* EXERCISE MATERIALS
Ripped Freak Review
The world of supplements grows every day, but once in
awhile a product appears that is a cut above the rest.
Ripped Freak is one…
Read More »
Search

* WORK TO COMPLETE
Write the entries again, exactly as they stand.

* SOLUTION TO THE PROBLEM
Ripped Freak Review
The world of supplements grows every day, but once in
awhile a product appears that is a cut above the rest.
Ripped Freak is one…
Read More »
Search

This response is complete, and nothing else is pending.